*Your task*.
Retype every line of the listing below, keeping the original wording, spelling, and line order.

*Dataset entries*.
━━━━━━━━

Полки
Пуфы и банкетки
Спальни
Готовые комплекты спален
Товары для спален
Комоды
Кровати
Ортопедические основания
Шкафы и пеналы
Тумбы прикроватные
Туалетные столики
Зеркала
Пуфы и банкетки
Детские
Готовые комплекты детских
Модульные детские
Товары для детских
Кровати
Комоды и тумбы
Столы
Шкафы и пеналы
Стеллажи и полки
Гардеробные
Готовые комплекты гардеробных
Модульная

━━━━━━━━

*Exercise solution*.
Полки
Пуфы и банкетки
Спальни
Готовые комплекты спален
Товары для спален
Комоды
Кровати
Ортопедические основания
Шкафы и пеналы
Тумбы прикроватные
Туалетные столики
Зеркала
Пуфы и банкетки
Детские
Готовые комплекты детских
Модульные детские
Товары для детских
Кровати
Комоды и тумбы
Столы
Шкафы и пеналы
Стеллажи и полки
Гардеробные
Готовые комплекты гардеробных
Модульная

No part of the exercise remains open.